Japanese agency to invest in Venezuela's Orinoco belt

Japan’s government-backed Japan Oil, Gas & Metals National Corp. (Jogmec) said it will invest up to ¥32 billion by yearend 2017 in an extra-heavy Orinoco crude oil project in Venezuela, in which two Japanese companies are involved.

Eric Watkins
OGJ Oil Diplomacy Editor

LOS ANGELES, Apr. 13 -- Japan’s government-backed Japan Oil, Gas & Metals National Corp. (Jogmec) said it will invest up to ¥32 billion by yearend 2017 in an extra-heavy Orinoco crude oil project in Venezuela, in which two Japanese companies are involved.

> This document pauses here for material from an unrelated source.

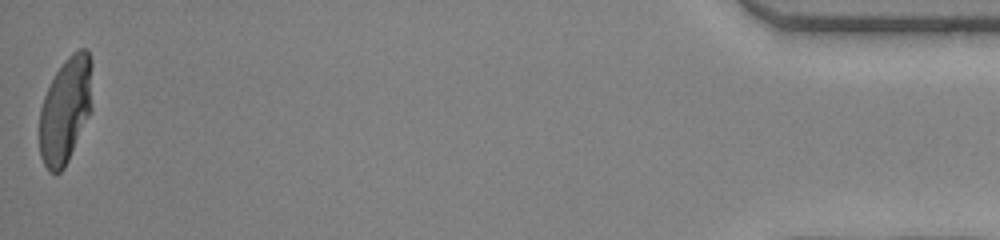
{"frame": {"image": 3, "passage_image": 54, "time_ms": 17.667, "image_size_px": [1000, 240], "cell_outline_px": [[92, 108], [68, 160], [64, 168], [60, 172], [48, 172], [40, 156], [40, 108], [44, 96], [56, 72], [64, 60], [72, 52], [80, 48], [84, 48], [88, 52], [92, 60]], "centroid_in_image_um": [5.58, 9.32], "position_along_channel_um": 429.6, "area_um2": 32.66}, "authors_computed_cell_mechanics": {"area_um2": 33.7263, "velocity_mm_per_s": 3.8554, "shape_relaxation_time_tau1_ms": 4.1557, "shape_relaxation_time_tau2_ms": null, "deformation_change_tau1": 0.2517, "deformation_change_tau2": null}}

Jogmec said it decided to provide equity capital finance to a subsidiary of Inpex Corp. and Mitsubishi Corp., which is participating along with subsidiaries of Chevron Corp. and Suelopetrol CA in an extra-heavy oil development project on three blocks of the Venezuela’s Carabobo area.

The four firms jointly participated in the bidding for development of Carabobo projects held in January, and were selected to develop Project 3a—development, production, and upgrading in Carabobo Block 5, Block 2 South, and Block 3 North.

The consortium is now studying feasibility with a plan to form a joint venture with Venezuela's state-owned Petroleos de Venezuela SA to produce as much as 400,000 b/d of oil at the project.

Jogmec said it will invest the ¥32 billion once the joint venture is established.

PDVSA expects to take a 60% stake in the JV, while Chevron will own 34%. Mitsubishi and Inpex will jointly hold 5%, awhile Suelopetrol will have the remaining 1%.